Monday, August 6, 2012

First Weekend at Site!


A lot has happened since I last posted!  I have been sworn in as an official Peace Corps Volunteer and moved myself and all my possessions to my permanent location for the next two years.  My new host family gave me a ride to our town which is only 1 1/2 hours away from the capital city, Chișinau.  I must admit I was exhausted from the heat and the early morning wake up.  But my family was gracious! 

En route to site, my host mother, Natasha, said that we will stop to "buy fish."  To buy mancarea (food)… fish…  I  then continued to tell her how I liked to eat fish and that my last host mom cooked it quite often.  As we walked through the busy market place north of Chisinau, she tells me how fish are expensive to buy at site but cheaper here in Chisinau.  And then we pulled up to the animal pet stand.  Ohh- we're not buying fish to eat.  We're buying food for the fish and an additional 10  little guppies for the aquarium.  And so it goes… I'm close to understanding, but actually I've got a loonng ways to go.

Take 2 of communicating and understanding conversations in Moldova.  I already appreciate my family, because they seem to know a lot of people around here AND they welcome friends and family with open arms from one hour to the next.  It's great!  And overwhelming.  My host mother puts together a splendid barbecue on such short notice for those that spontaneously (so it seems) welcome themselves through our front gate (or sometimes the back gate).  As  my parents introduce their friends to this quiet, foreign-looking young woman who they now call their American daughter, I hear new names that I can't seem to keep in my head.   Galia?  And her husband, Voda?  Or is it Boda?  Or is that other guy Voda/Boda/whatever they said?  But then it gets even more complicated.  I wish to understand just a little ("un pic!") of the rapid chatter around me, but the entire conversation that I wish so badly to piece together is spoken in yet another language.  Not Romanian.  Russian.  Two months of studying Romanian, and all I hear is Russian.  Sigh. 

Continuing in this unfortunate vein, most people can be called by two formal first names, plus any nicknames.  For example, I'm Laura.  But in Russian, I would be Larissa.  My father is Mihai.  In Russian and what he is called most often, Misha.  And so it continues from names to objects and verbs and so on.  The garden is the gradina in Romanian but my host mom, Natasha (or Natalia if you will) can't even recall this word.  She only knows the Russian word for it...which unfortunately has quickly escaped my mind shortly after the conversation about it.

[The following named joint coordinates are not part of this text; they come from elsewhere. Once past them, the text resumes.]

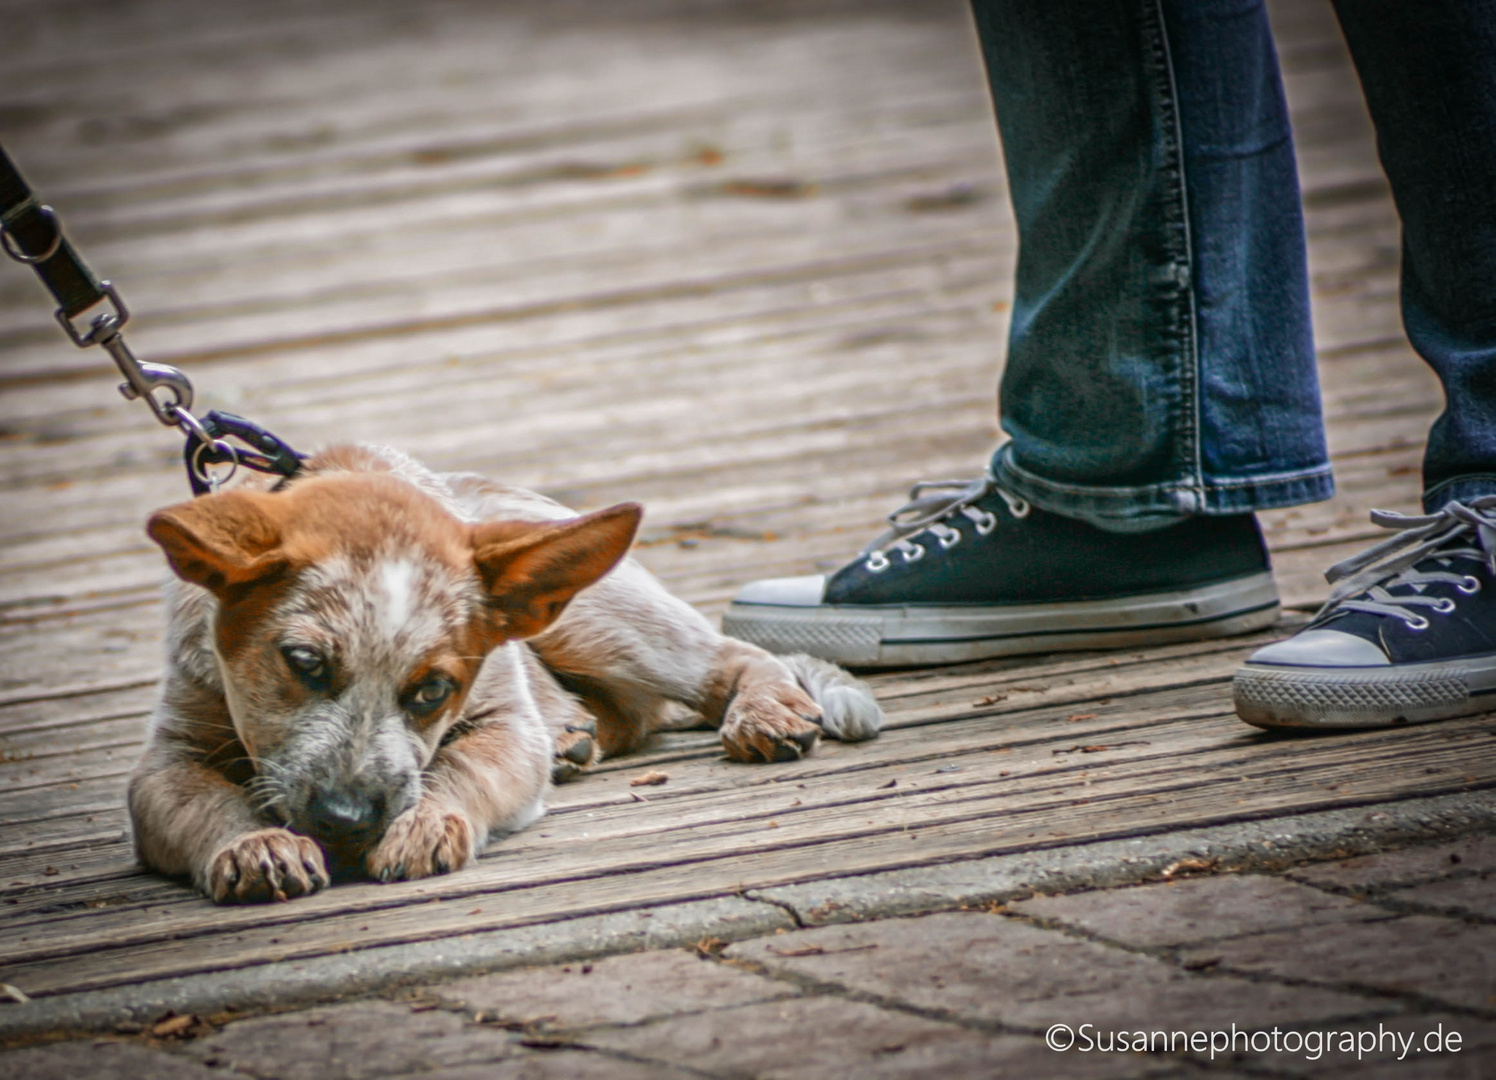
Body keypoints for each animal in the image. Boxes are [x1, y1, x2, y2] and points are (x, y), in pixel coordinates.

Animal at [128, 442, 879, 903]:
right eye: (305, 663)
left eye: (433, 690)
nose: (345, 819)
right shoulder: (168, 758)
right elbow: (204, 801)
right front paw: (254, 846)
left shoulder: (504, 729)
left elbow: (461, 768)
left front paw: (428, 823)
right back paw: (573, 731)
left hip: (599, 622)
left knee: (733, 656)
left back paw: (761, 710)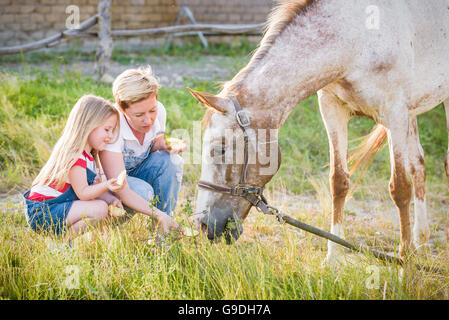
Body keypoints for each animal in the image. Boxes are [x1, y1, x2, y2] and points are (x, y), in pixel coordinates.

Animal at [187, 0, 448, 264]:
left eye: (219, 149)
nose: (203, 224)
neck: (357, 39)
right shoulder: (333, 109)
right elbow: (339, 182)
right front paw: (332, 260)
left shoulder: (394, 114)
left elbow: (400, 188)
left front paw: (405, 262)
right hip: (412, 113)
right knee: (419, 165)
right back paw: (421, 239)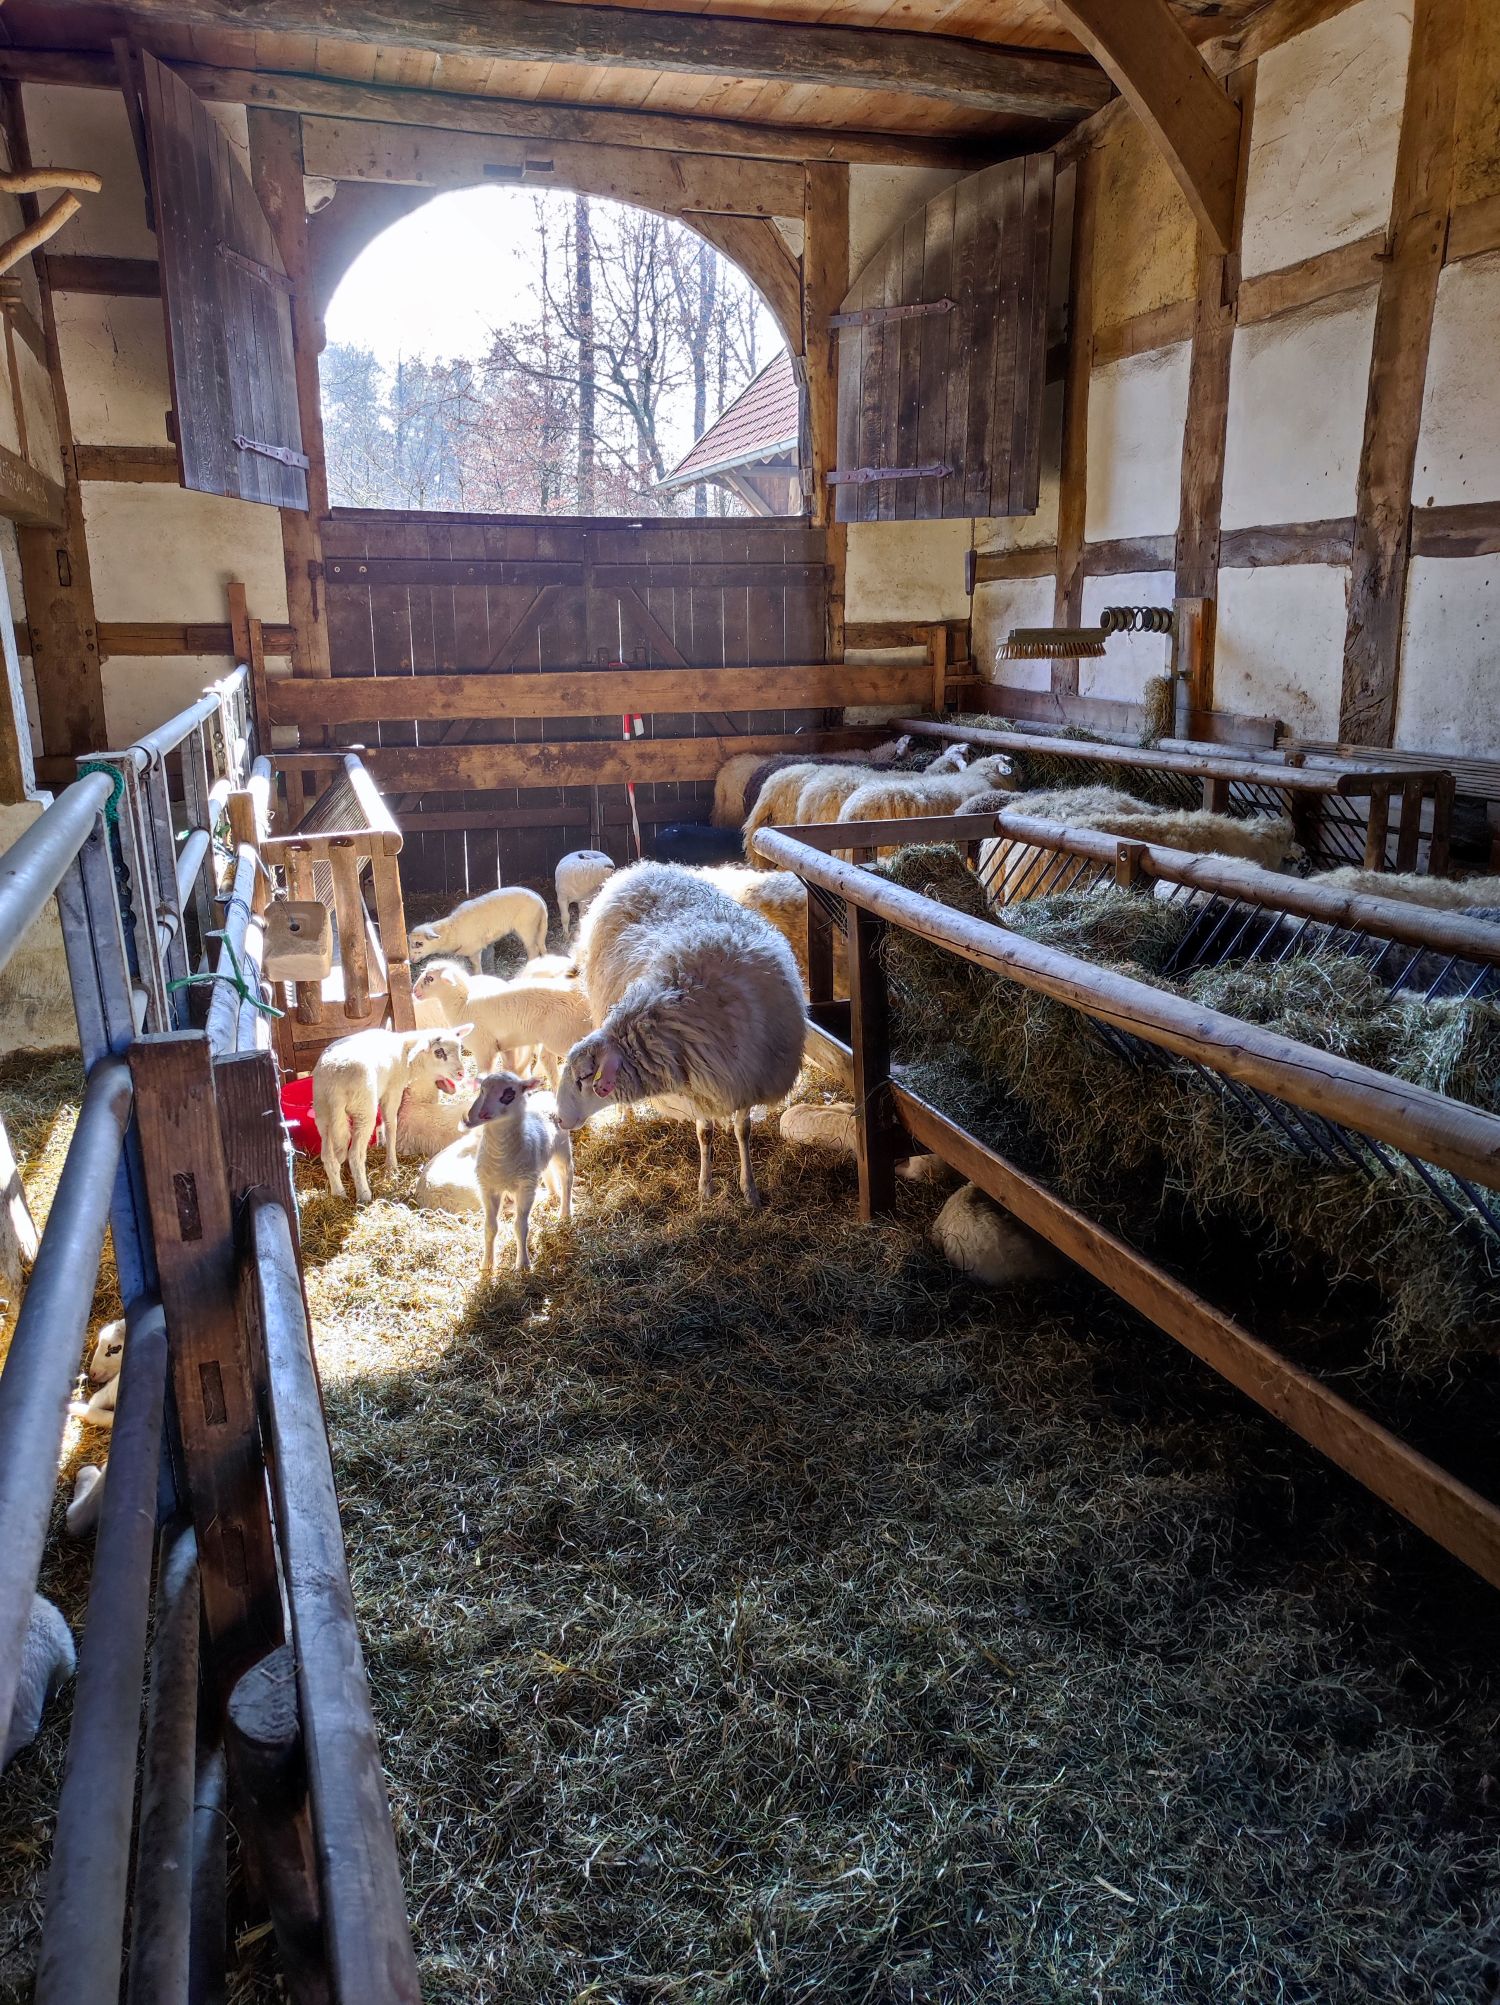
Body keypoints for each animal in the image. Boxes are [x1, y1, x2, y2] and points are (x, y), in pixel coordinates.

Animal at [313, 1025, 471, 1203]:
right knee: (354, 1155)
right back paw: (364, 1195)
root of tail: (335, 1081)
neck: (408, 1057)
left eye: (459, 1049)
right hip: (363, 1109)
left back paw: (338, 1194)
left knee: (328, 1156)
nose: (461, 1073)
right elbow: (390, 1125)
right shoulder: (393, 1090)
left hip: (323, 1112)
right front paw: (392, 1165)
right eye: (439, 1052)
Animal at [409, 883, 549, 964]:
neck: (453, 930)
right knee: (540, 947)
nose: (411, 960)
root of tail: (540, 902)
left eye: (419, 943)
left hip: (527, 927)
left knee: (533, 950)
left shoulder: (474, 949)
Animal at [413, 959, 593, 1084]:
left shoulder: (484, 1050)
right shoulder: (505, 1046)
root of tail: (581, 996)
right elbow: (510, 1069)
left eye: (430, 978)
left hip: (563, 1037)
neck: (463, 1004)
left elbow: (483, 1076)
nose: (414, 991)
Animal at [463, 1071, 573, 1276]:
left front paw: (523, 1265)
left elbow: (520, 1226)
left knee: (566, 1177)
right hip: (540, 1159)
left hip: (562, 1147)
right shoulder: (488, 1187)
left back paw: (565, 1214)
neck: (501, 1155)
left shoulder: (525, 1187)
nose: (482, 1114)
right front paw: (487, 1266)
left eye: (509, 1094)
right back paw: (553, 1197)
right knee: (548, 1173)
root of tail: (545, 1093)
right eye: (482, 1090)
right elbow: (490, 1227)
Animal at [557, 862, 806, 1207]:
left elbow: (743, 1130)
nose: (558, 1120)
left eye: (583, 1078)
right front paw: (706, 1188)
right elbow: (705, 1133)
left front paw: (749, 1189)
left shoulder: (746, 1077)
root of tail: (638, 870)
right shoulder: (696, 1081)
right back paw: (625, 1115)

If you aren't aware, Russian is based on the Cyrillic alphabet, not the Latin alphabet where my exiguous language skills are based.  It will be a long while, if ever, that I gain a grasp of Russian here.  But for now, I will smile, laugh, joke about things that I can understand- this weekend it included English phrases/words such as "a glass a wine please", "Good morning, Mr. Dennis", Michael Jackson, Michael Doo-glaws, & George Washington.

All that being said, my host family and I get along quite well!  They speak mostly in Romanian now.  (When they were growing up, they learned Russian and spoke Russian often and in school.)  On the first evening in my new home, my host brother inquired about the aerial view of Nebraska via Google Maps.  The big circles in the squares.  What are they?!  Great first lesson in American agriculture, particularly the type with which I am familiar.  Those big circles within the squares, Valentin, are irrigation circles!  They hold probably the only crops that seem to be doing all right in the awful heat stroke and drought conditions that hit the Midwest and West this summer.  (It's also very hot in dry in the south of Moldova, so they can empathize.)  I then showed him online what pivots look like and also zoomed in on my family's farm.

I included a picture just outside my casa in Moldova.  A very pleasant place- a swimming pool, a porch swing, a serious barbecue pit, a covered picnic area (it's some Russian word that of course I don't yet remember), and also a few things you don't see- watermelon, house wine, a guitar, and a ukele.

1 comment:

  1. Your backyard looks splendid, "Larissa" :) And, hope your family farm in Nebraska is doing okay in the awful heat stroke & drought conditions.